Implementing IOrderedEnumerable, Part 1: The basics

Last time I introduced the TopBy extension method, which I want to implement for LINQ to Objects. On the surface of it, doing such a thing seems simple enough: just implement the IOrderedEnumerable interface. That turns out to be more involved than you might expect.

Documentation for IOrderedEnumerable isn’t particularly helpful. The brief description says:

Represents a sorted sequence.

There are no remarks or other detailed information. The interface has two methods: CreateOrderedEnumerable<TKey> and GetEnumerator.

If you’ve worked with LINQ at all, you know what GetEnumerator is supposed to do: generate the sequence. More correctly, it returns an enumerator that iterates through the collection, but something has to generate the items in the collection, and in keeping with the lazy nature of LINQ, we typically generate those items during enumeration.

Documentation for CreateOrderedEnumerable<TKey> isn’t much help, either. The brief description says:

Performs a subsequent ordering on the elements of an IOrderedEnumerable<TElement> according to a key.

The prototype tells us that there are three parameters: a key selector, a comparer, and a flag to indicate if the subsequent ordering should be ascending or descending. And, the only remark is:

The functionality provided by this method is like that provided by ThenBy or ThenByDescending, depending on whether descending is true or false. They both perform a subordinate ordering of an already sorted sequence of type IOrderedEnumerable<TElement>.

Not so helpful. The only clue in the documentation that even hints at an implementation strategy is in the Remarks section of ThenBy and ThenByDescending:

ThenBy and ThenByDescending are defined to extend the type IOrderedEnumerable<TElement>, which is also the return type of these methods. This design enables you to specify multiple sort criteria by applying any number of ThenBy or ThenByDescending methods.

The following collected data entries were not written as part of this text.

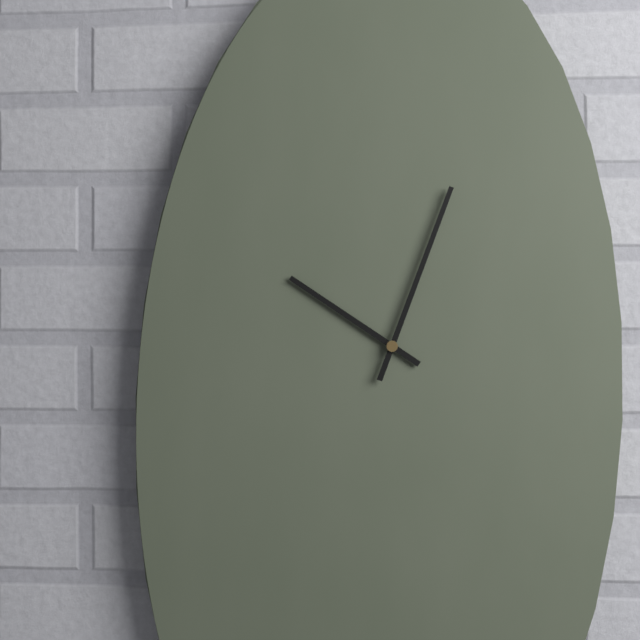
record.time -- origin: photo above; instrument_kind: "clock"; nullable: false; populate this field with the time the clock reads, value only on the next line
10:03
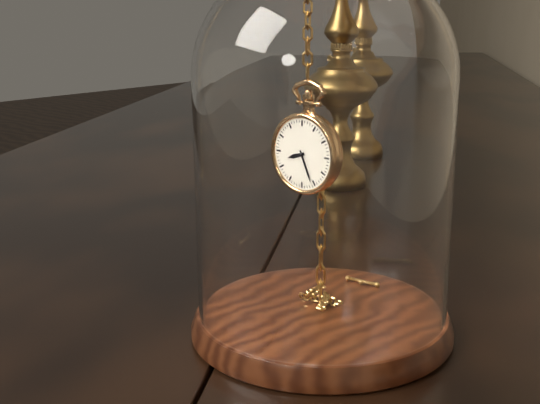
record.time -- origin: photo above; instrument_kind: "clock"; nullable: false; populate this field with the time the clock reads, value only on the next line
8:26
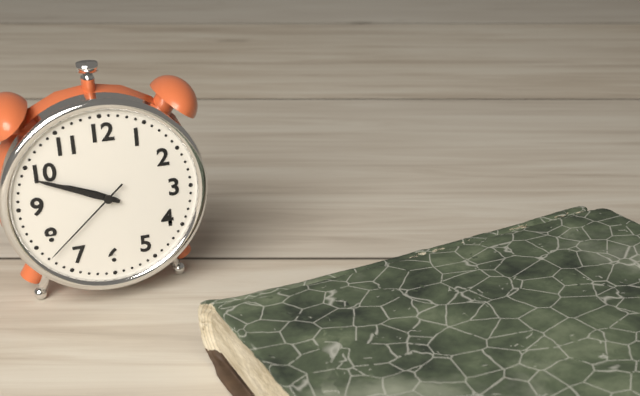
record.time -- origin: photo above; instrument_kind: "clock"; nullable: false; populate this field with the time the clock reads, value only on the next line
9:49:38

The idea is easy enough. We want to create a chain of comparison operations so that we can apply code that does essentially this:

    if first keys are equal then
        if second keys are equal then
            if third keys are equal then
            ... etc.

It all starts with the TopBy method, which has two overloads:

    public static IOrderedEnumerable<TSource> TopBy<TSource, TKey>(
        this IEnumerable<TSource> source,
        int numItems,
        Func<TSource, TKey> keySelector);

    public static IOrderedEnumerable<TSource> TopBy<TSource, TKey>(
        this IEnumerable<TSource> source,
        int numItems,
        Func<TSource, TKey> keySelector,
        IComparer<TKey> comparer);

There are corresponding TopByDescending methods, as well, which have the same parameters.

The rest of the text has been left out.